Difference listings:
■ ■ ■ ■ ■
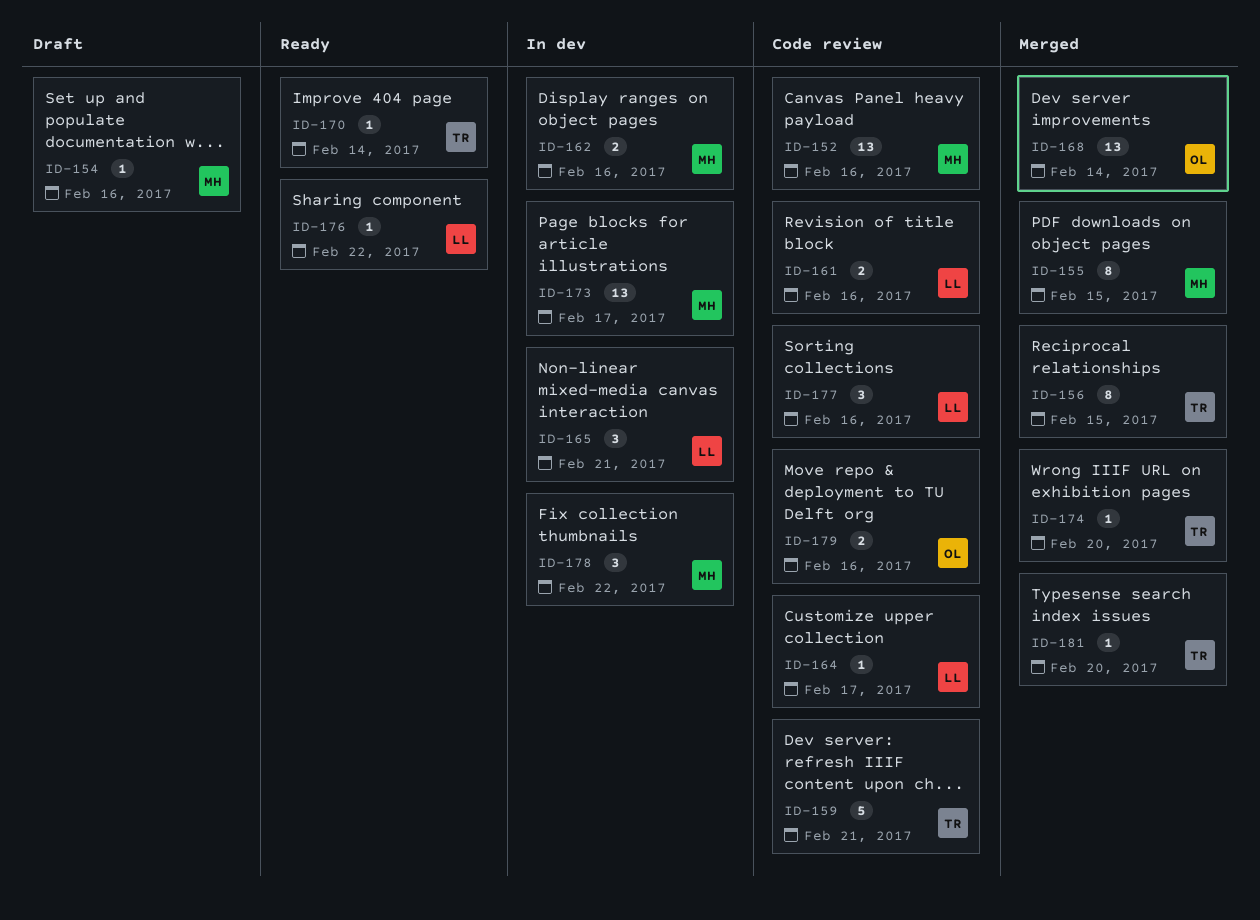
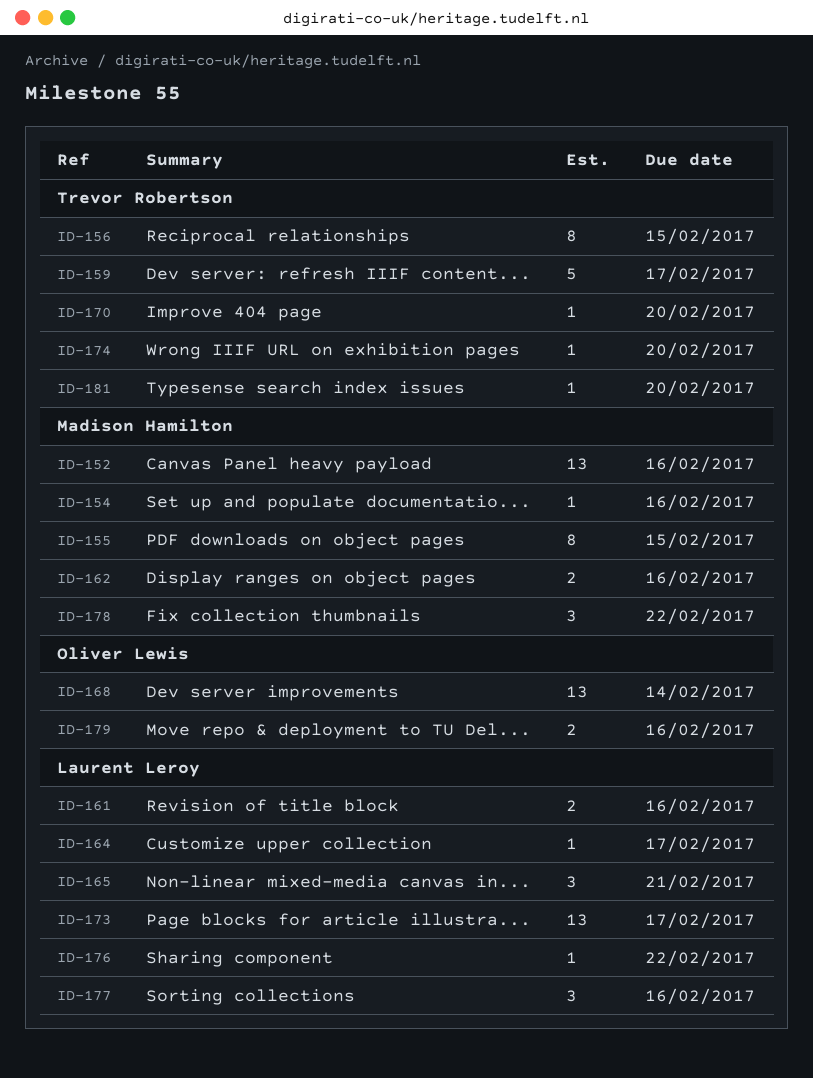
ID-159, due: Feb 21 -> Feb 17
ID-170, due: Feb 14 -> Feb 20
ID-173, owner: Madison Hamilton -> Laurent Leroy

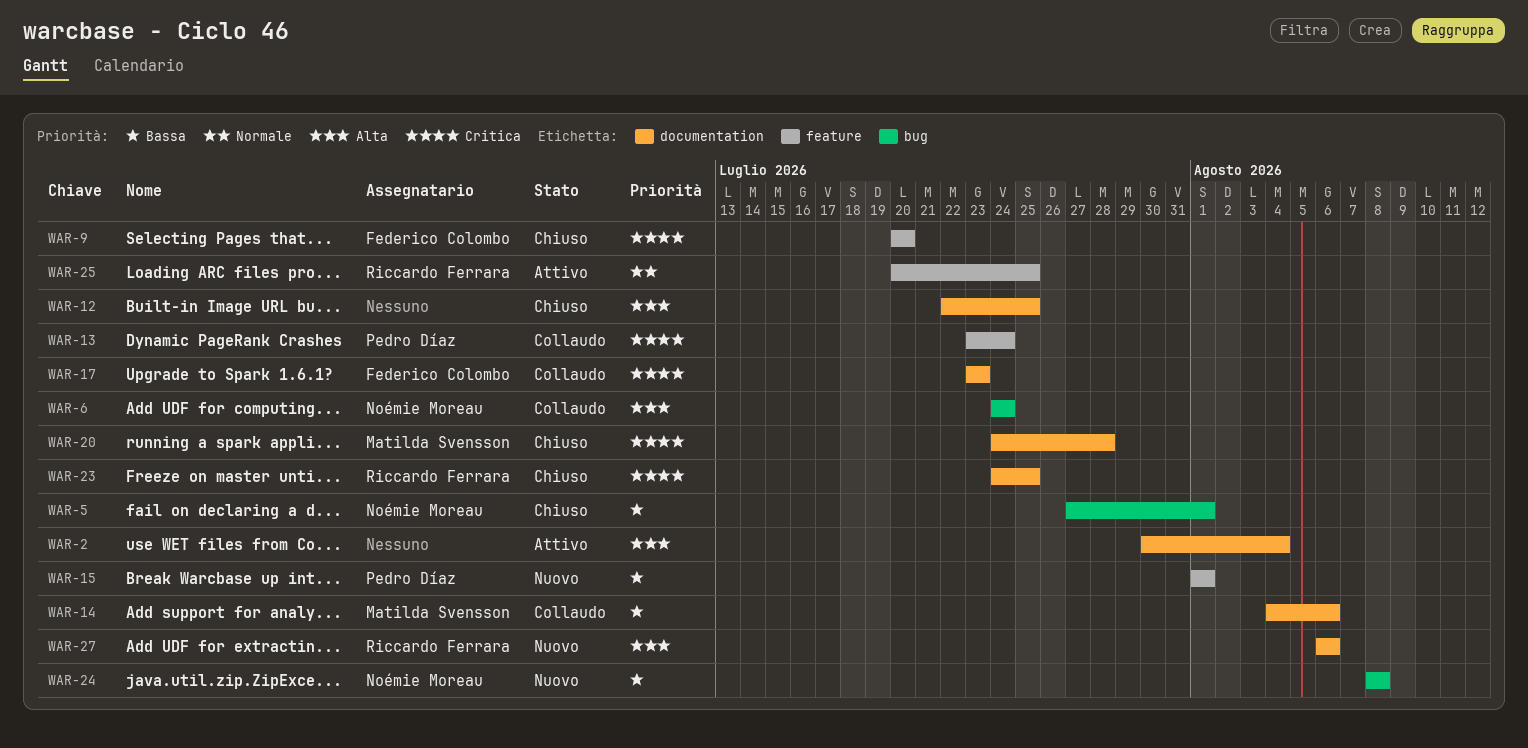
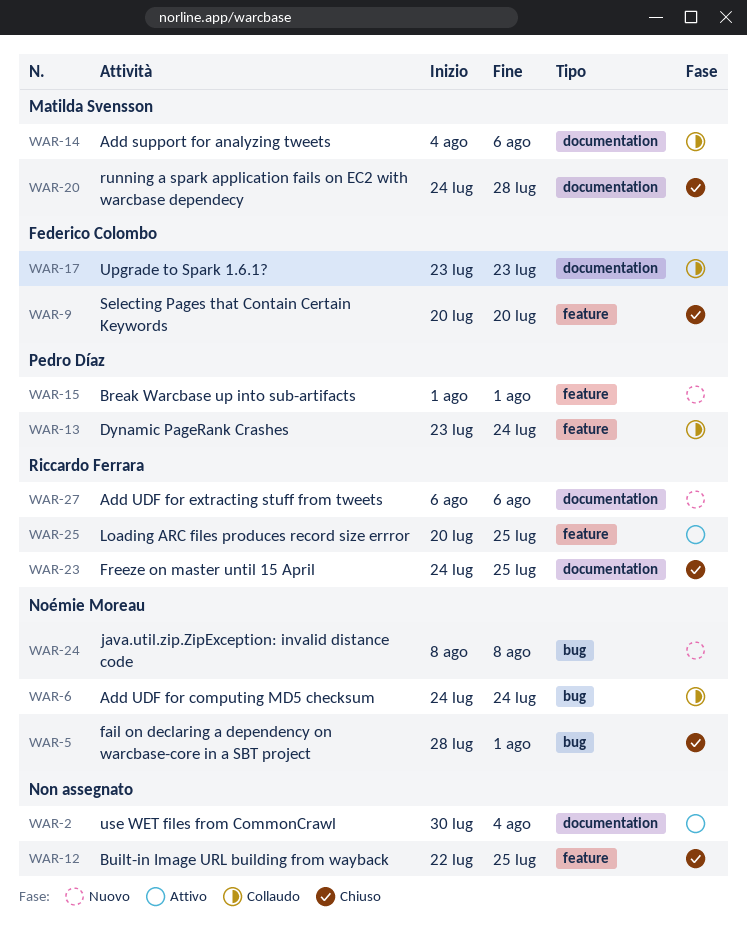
WAR-5, start: Jul 27 -> Jul 28
WAR-12, label: documentation -> feature

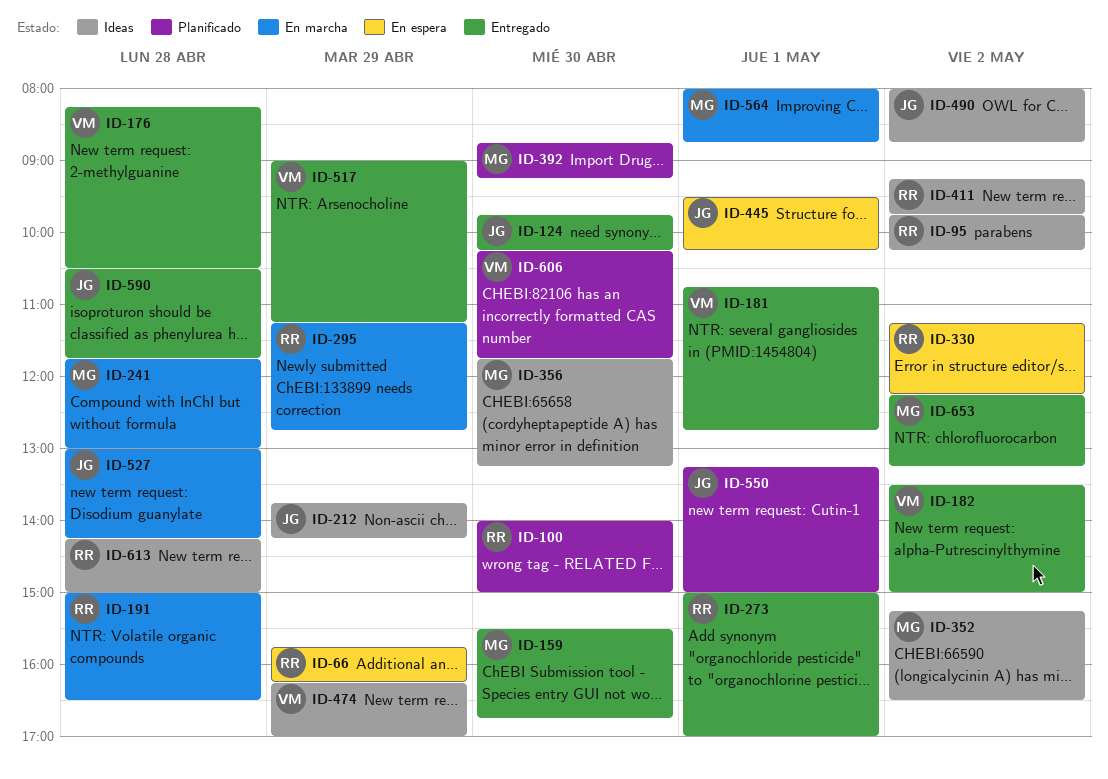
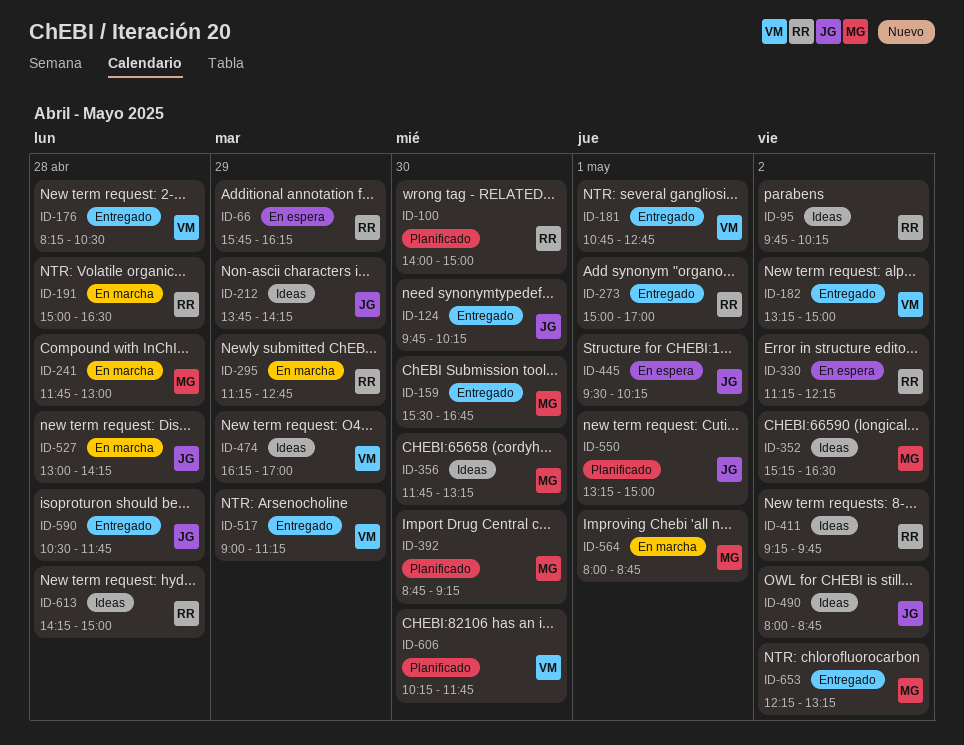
ID-182, begins: 13:30 -> 13:15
■ ■ ■ ■ ■
**REQUEST:** Copy each of the entries above precisely, and drop whatever pictures they hold.

**EXERCISE ANSWER:**
ID-159, due: Feb 21 -> Feb 17
ID-170, due: Feb 14 -> Feb 20
ID-173, owner: Madison Hamilton -> Laurent Leroy

WAR-5, start: Jul 27 -> Jul 28
WAR-12, label: documentation -> feature

ID-182, begins: 13:30 -> 13:15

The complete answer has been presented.